Anyone who has herded animals with a spouse knows what a marriage tester that is!!! Now image doing it while under duress and a time crunch! Keep this in mind the next time you load up to go to the vet, a show, etc. Rehearse it a couple extra times for everyone’s familiarity while you’re already at it.
Each person should know what the standard procedure is and what their specific job is to make it happen and make it as easy as possible on the animals. Practice lets everyone know their job and do it effectively.
In a scenario where it’s safe to be at your home but you have to be gone, such as for a sick family member, do you have someone you can call to take care of livestock for you even if for just a day or two until you return? If it’s too difficult to explain on the phone (especially under duress), or you may not even be able to do so, plan to write up a few pages on what to do as documentation.
Think about it- three pages maybe covering food, water, medicine, paddock shifting, times, seasonal needs, etc. Printed, laminated, nailed to the wall of your feed room. A permanent reference is now there for anyone to walk in and take care of business.
Arranging with neighbors or friends beforehand to be of mutual support for these types of scenarios is a great idea.
Prep 5: What if One Family Member is Sick? Or Worse, Dies?
This is probably one of the more terrifying scenarios. No one wants to think about mortality, but it’s a necessity to think through details and make a plan. Do you have a will? If you have kids, do you have a guardian appointed in writing if something were to happen to you? Do you carry life insurance to help with costs if you were no longer here?
It’s so easy to want to divide tasks up on the homestead, but actively cross-training each other and sharing knowledge and how-tos in case one or the other is no longer around – or incapacitated – is crucial.
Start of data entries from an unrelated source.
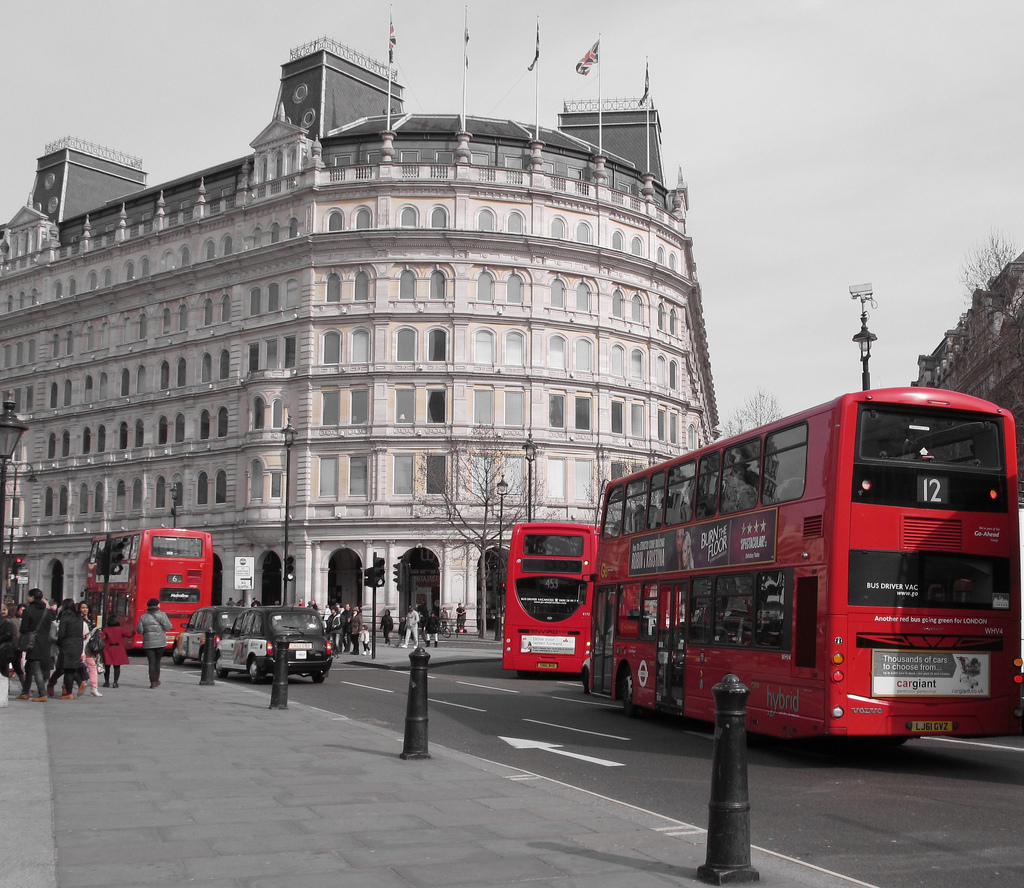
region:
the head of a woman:
[138, 590, 177, 629]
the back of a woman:
[138, 602, 181, 672]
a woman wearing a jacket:
[133, 593, 194, 669]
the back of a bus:
[777, 445, 997, 760]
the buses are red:
[87, 383, 1021, 748]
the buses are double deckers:
[84, 386, 1021, 750]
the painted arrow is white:
[494, 733, 624, 771]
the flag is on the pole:
[381, 13, 397, 132]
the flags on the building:
[1, 0, 720, 643]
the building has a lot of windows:
[0, 35, 722, 637]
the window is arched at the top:
[399, 269, 418, 299]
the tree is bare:
[433, 420, 547, 635]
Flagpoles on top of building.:
[335, 57, 674, 175]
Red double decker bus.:
[603, 432, 1022, 749]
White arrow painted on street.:
[492, 729, 620, 778]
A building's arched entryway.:
[397, 541, 449, 639]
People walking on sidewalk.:
[28, 591, 175, 693]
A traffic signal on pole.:
[367, 554, 386, 654]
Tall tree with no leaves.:
[452, 429, 503, 638]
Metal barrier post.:
[404, 647, 442, 756]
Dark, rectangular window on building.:
[430, 385, 453, 421]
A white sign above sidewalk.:
[228, 554, 390, 665]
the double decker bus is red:
[596, 383, 1021, 763]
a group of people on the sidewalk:
[11, 581, 185, 722]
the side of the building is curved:
[307, 113, 693, 625]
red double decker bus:
[584, 383, 1021, 757]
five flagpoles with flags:
[379, 9, 655, 180]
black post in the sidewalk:
[395, 647, 438, 761]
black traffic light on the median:
[360, 550, 392, 661]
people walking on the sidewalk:
[6, 582, 174, 706]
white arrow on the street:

Do both of you know how to access any and all accounts for both personal and for any businesses pertaining to the homestead? Passwords and necessary accounts need to be in some type of master list in a secure location that applicable parties can get to. It’s a little mindboggling to think of how many passwords my husband and I have between just the two of us!
For security reasons, are you also occasionally changing passwords? I absolutely hate this one, as it’s hard enough to keep them all straight, but it is a better cybersecurity practice. And since my husband is an IT engineer, he frequently (and annoyingly…oops did I just type that outloud?!?) reminds me of this one…
Does everyone on the homestead understand and practice all livestock chores, and how to do them? Do you have that printed list with instructions that would make it possible for a farm babysitter to come in if needed and help you?
It just takes one surgical complication to take you from just one week laid up, to suddenly needing advanced care and a 3-4 month recovery. Could your homestead make it if this happened? Do you have multiple income streams or disability insurance that can fill in financial gaps?
Family illness and death considerations are probably the most important after food and water since it contains some of the most common disasters that can befall any of us. I can say without a doubt though, that getting our wills written was the biggest sigh of relief, especially since we have kids.
Once they were notarized, it was something I could just take off the list and not have to think about. And if you are anything like me, checking something big off the ‘to stress about list’ sounds awesome.
And here’s a modern plot twist. Do you own any cryptocurrency assets such as Bitcoin? If so, do you know how to access these funds if something happened to either of you?
Many of these currencies require multiple levels of sign-in authentication on specific devices (that are probably locked) to access the accounts, so going over where and how to control this is very important. Understand that if these accounts cannot be accessed, recovery is difficult by design and may be impossible. With fluctuations in the market it is difficult to say how important it will be but it could be a big deal if you hold these.